═══ Document excerpt
Conclusion: Compensation of  Rs. 10 lakh against Customs Department’s actions underscored the severity of Ms. Ling’s ordeal and served as a reminder of the importance of procedural fairness and respect for fundamental rights, irrespective of nationality.

Held: In the instant case, Ms. Cong Ling arrived in Mumbai due to a flight diversion and was found with 10 kg of gold in her possession. Ms. Ling was subsequently arrested under Sections 135(1)(a) and 135(1)(b) of the Customs Act, 1962, for allegedly smuggling gold into India. The legal saga continued with Ms. Ling’s trial before the Additional Chief Metropolitan Magistrate, where she was acquitted of all charges on October 10, 2023. The court found insufficient evidence to prove her guilt beyond a reasonable doubt, leading to her release from judicial custody. Despite this acquittal, the Customs Department chose to appeal the decision, leading to further legal battles. The Additional Sessions Judge, Mumbai, dismissed the Customs Department’s appeal on February 2, 2024, affirming Ms. Ling’s acquittal. Following this, Ms. Ling sought an exit permit from the Foreigners Regional Registration Office (FRRO) to return to China. However, the Customs Department resisted issuing the permit, citing an intent to challenge the appeal’s dismissal, despite not having initiated proceedings within the stipulated time. This standoff prompted Ms. Ling to file a Miscellaneous Application before the Additional Chief Metropolitan Magistrate, seeking intervention to secure her exit permit. It was held that the court emphasized assessee’s rights under Article 21 of the Constitution of India, protecting personal liberty, and cited international human rights principles that apply to all persons, not just citizens. The Court found the Customs Department’s actions to be wrongful and punitive, without justification. It ordered the Customs Department to issue a No Objection Certificate (NOC) for the Exit Permit within a week. Additionally, the court awarded Rs. 10,00,000 compensation to Ms. Cong Ling for the mental agony and trauma caused by the Customs Department’s actions.

FULL TEXT OF THE JUDGMENT/ORDER OF BOMBAY HIGH COURT

1. Rule.

2. Rule made returnable forthwith.

3. Learned Counsel for respondent Nos.1 and 2 waive service.

4. With the consent of all the parties, petition is taken up for final disposal at the stage of admission.

5. This is a pathetic plight of an unfortunate Chinese woman who arrived in India by Air China Airlines Flight No. CA 947 on 12th December, 2019 from Beijing. The flight was to be landed at Delhi International Airport, however, it was diverted to Chatrapati Shivaji Maharaj Terminus Airport, Mumbai (for short “CSMI Airport”) due to bad weather. Upon arrival at Terminal-2, CSMI Airport, Mumbai, on specific information, the petitioner was intercepted near Exit Gate of arrival after clearing from Green Channel. She was carrying one black coloured “Samsonite” brand trolley bag as her hand baggage and blue coloured Backpack. She produced counterfoil of Boarding Ticket bearing No. ETKT 9993394394151/1269 of Seat No.43 H showing journey from Beijing to New Delhi. Upon inquiry, she informed the Customs Officials that her flight was diverted and landed at Mumbai due to bad weather at New Delhi. She, inter alia, informed the customs officials that diverted flight was to leave back to Delhi after long gap and, therefore, she decided to clear immigration and customs in Mumbai and head to Delhi by another domestic flight to save time.
══════
**What needs to be done**
Please rewrite the customs case excerpt starting at "3. Learned Counsel" and ending at "stage of admission.", with "final disposal" changed to "final hearing". The items that follow have nothing to do with the customs case excerpt.
═══ Entries shown
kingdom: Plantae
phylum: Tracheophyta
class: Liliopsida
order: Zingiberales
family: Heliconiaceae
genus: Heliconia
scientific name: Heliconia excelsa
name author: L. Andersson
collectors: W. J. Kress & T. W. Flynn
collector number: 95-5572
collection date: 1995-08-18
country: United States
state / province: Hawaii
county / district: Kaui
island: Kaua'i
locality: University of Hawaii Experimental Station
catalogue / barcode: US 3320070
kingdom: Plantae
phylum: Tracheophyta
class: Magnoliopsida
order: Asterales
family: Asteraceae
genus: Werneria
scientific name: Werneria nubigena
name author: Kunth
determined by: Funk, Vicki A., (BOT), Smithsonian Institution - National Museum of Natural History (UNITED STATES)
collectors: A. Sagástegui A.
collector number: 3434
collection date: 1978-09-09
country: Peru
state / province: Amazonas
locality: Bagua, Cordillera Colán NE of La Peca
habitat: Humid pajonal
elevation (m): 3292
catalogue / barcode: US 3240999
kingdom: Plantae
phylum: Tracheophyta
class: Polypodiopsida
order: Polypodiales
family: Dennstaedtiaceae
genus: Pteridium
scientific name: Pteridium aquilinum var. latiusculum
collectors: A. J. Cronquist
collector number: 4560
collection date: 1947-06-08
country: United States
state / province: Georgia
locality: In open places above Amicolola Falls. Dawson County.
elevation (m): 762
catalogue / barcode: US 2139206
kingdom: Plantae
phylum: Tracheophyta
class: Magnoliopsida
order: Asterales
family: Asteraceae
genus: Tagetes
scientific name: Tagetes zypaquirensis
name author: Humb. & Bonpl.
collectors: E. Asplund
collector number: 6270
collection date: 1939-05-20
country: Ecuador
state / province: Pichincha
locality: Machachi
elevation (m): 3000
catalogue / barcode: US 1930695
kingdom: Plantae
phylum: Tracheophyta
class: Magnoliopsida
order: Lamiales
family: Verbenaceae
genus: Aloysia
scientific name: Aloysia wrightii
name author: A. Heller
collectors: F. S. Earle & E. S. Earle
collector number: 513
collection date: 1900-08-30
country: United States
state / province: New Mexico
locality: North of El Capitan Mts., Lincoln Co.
══════
**Task output**
3. Learned Counsel for respondent Nos.1 and 2 waive service.

4. With the consent of all the parties, petition is taken up for final hearing at the stage of admission.